Especially attention-getting was a lighthearted exhibit that focused on Mozart’s appearance. We learn that he was not very tall nor particularly handsome, despite the impression given by a statue in Salzburg’s Old Town implying that Mozart was a large, dashing figure. As the exhibit indicated, he was about 150 centimeters (about 4′ 10″) tall and “not a good-looking person.” A display read: “Contemporaries described him: small, pockmarked, a big nose, a large head, his eyes were protruding, yet bright. It has been said that he had nice hands and hair.”
Of course, what 150 centimeters meant in 18th century terms is very different than today. As biographer Andrew Steptoe writes, “analyses based on records from the armies of the Habsburg Empire, Great Britain and elsewhere indicate that the average height of male 18-year-olds born in the 1750s ranged from over 159.1 centimeters (5′ 2 1/2″) to 162.5 centimeters (5’4″).” Mozart was considered short, but not that short.
However, Sadie adds, in the 18th century, there was a much larger height difference between the nobility and the artisans and working class than there is now. Mozart being an “artisan,” this may have brought some social stigma and set him apart from his patrons.

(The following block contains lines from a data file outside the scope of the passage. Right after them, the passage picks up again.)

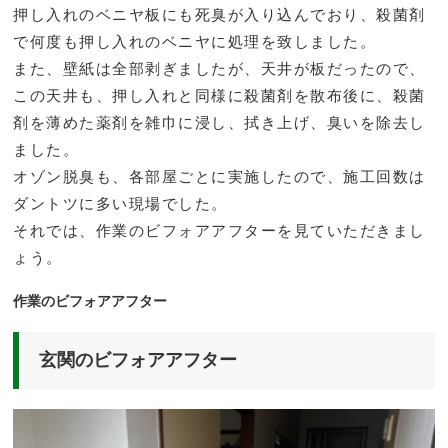
押し入れのベニヤ板にも死臭が入り込んでおり、殺菌剤
で何度も押し入れのベニヤに処理を致しました。
また、壁紙は全部剥ぎましたが、天井が板だったので、
この天井も、押し入れと同様に殺菌剤を散布後に、殺菌
剤を薄めた薬剤を雑巾に浸し、拭き上げ、臭いを除去し
ました。
オゾン脱臭も、各部屋ごとに実施したので、施工回数は
ダントツに多い現場でした。
それでは、作業のビフォアアフターを見ていただきまし
ょう。
作業のビフォアアフター
玄関のビフォアアフター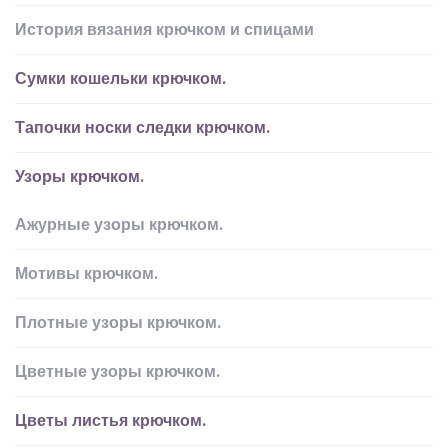
История вязания крючком и спицами
Сумки кошельки крючком.
Тапочки носки следки крючком.
Узоры крючком.
Ажурные узоры крючком.
Мотивы крючком.
Плотные узоры крючком.
Цветные узоры крючком.
Цветы листья крючком.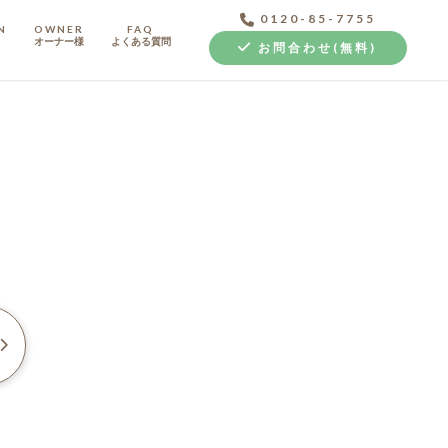
0120-85-7755
N
OWNER
FAQ
オーナー様
よくある質問
お問合わせ(無料)
中古探し+リノベ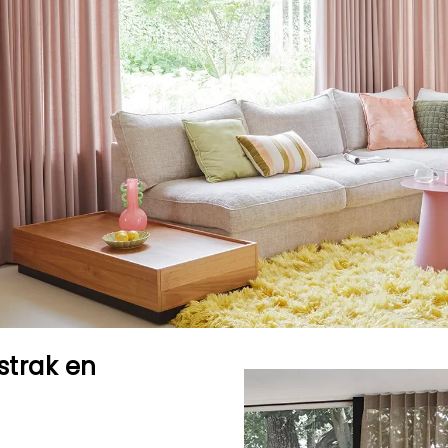
 strak en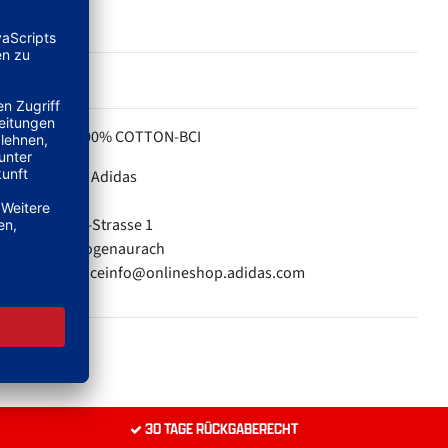
100% COTTON-BCI
MATERIAL:
Adidas
HERSTELLER:
adidas AG
Adi-Dassler-Strasse 1
91074 Herzogenaurach
E-Mail: serviceinfo@onlineshop.adidas.com
30 TAGE RÜCKGABERECHT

Nevertheless, the larger message of the museum – as told through letters, manuscripts and other artifacts – was that Mozart was an artist of relentless curiosity, focus and ambition. Particularly interesting was a series of short videos describing how at least 10 of his 35 years were spent on the road, and that he truly enjoyed traveling around Europe by stagecoach as a child. The museum didn’t give you much sense of what the eight-room apartment may have looked like when Mozart and his family lived there (much of it is a reconstruction, with the original having been half-destroyed by an allied bombing in World War II). But the rooms were spacious enough for the family and its central location near the Salzach River seems nearly ideal.
For a bit of perspective on the composer’s popularity, the Mozart Residence ranks #27 on TripAdvisor’s ranking of things to see in Salzburg, just below Mozart’s Birthplace, at #21. If both museums may deserve a higher ranking (above the modern but utilitarian train station, at #19), their still-large presence is a testament to the composer’s name and his impact on tourism.